• Activities
A - According to the text on lexicon size and audiovisual speech perception, what effect does a broader lexicon have on the speed of perception?
B - Resume the text on lexicon size and audiovisual speech perception, starting right after its final sentence.

Thus, the experiments conducted suggest that the broader lexicon forces the participant to process the information received more carefully and consider all factors, which makes the perception slower. This approach further leads to the emergence of uncertainty due to the discrepancy between the articulation recorded on the video and the perceived word. However, the results of the experiment cannot be interpreted unambiguously, which makes it rather limited. The number of participants involved in the experiment is insufficient to conduct massive observations. Moreover, the lexicon size measurement is rather subjective, which also limits results.
Conclusion
Perception of speech occurs through several channels, including the integration of visual and audio information. However, the internal processes associated with speech and language also have an impact on how a person approaches the processing of received data. In the course of the experiments, it was revealed that the size of the lexicon could have an effect on the speed and accuracy of processing audiovisual speech information.

• Figure understanding tasks

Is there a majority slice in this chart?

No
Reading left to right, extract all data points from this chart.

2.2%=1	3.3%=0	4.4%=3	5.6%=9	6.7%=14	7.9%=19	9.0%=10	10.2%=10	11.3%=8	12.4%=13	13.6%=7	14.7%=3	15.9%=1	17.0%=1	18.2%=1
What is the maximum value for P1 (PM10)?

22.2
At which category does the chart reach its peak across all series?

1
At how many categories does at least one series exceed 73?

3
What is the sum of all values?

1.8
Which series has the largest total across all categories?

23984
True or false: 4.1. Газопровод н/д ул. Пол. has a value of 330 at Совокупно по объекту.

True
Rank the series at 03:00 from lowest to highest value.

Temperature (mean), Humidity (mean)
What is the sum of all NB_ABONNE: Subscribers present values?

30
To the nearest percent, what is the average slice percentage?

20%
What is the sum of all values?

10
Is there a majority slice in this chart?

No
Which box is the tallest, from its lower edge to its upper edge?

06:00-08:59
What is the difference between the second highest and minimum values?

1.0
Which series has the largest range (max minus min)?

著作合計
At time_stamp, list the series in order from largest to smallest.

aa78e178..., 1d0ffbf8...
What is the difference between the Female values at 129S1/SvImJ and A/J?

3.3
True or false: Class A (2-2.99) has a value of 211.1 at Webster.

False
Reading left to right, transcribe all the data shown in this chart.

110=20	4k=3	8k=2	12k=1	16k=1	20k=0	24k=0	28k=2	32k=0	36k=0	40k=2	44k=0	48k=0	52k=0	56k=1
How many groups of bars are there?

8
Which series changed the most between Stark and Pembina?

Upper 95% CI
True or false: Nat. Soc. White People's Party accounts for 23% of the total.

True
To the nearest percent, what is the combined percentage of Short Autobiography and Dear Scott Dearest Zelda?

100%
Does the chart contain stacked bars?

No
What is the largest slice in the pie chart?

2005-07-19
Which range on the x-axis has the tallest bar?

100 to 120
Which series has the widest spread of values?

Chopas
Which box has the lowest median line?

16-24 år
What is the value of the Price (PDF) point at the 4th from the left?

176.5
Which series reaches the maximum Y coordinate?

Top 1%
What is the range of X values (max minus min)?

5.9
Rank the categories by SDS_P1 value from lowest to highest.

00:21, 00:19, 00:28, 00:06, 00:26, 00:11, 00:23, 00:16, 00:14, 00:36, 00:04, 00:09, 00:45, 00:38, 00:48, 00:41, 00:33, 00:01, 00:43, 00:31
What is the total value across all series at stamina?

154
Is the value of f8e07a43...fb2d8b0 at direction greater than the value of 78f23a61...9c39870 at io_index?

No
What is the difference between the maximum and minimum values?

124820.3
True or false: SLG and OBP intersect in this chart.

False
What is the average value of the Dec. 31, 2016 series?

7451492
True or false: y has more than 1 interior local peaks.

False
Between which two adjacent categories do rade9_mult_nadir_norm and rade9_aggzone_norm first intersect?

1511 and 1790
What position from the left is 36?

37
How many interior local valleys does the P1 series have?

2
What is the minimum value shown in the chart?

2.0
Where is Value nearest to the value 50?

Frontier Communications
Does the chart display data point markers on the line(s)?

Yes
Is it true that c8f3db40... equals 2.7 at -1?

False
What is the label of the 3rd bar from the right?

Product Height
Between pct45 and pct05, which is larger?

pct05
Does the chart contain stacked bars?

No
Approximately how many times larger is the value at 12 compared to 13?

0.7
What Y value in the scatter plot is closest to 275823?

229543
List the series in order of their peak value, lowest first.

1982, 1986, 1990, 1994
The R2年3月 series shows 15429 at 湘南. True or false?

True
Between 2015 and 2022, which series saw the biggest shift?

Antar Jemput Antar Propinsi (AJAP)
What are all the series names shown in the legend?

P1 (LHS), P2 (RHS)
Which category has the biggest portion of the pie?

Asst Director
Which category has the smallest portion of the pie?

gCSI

• Results by task
A - It makes perception slower.

B -
The hypothesis considered in this study contained the assertion that a broader lexicon has a positive effect on information processing. However, the results of the conducted experiments suggest that the opposite effect occurs. The participant with a more extensive vocabulary was more likely to doubt the interpretation of what he hears and tried to recognize the video information as well. This approach led to a longer response in comparison with the first participant. However, this observation is valid only for the experiment with audiovisual materials, while with exclusively audio materials, the first participant showed a higher result. Future research should rely on a wider audience of participants for more accurate results.
References
Brancazio, L. (2004). Lexical influences in audiovisual speech perception.Journal of Experimental Psychology: Human Perception and Performance, 30(3), 445−463. Web.
Rosenblum, L. D. (2019). Audiovisual speech perception and the McGurk effect.Oxford Research Encyclopedia, Linguistics. Web.
Tiippana, K., Andersen, T., & Sams, M. (2003). Visual attention modulates audiovisual speech perception.European Journal of Cognitive Psychology, 16(3), 457−472. Web.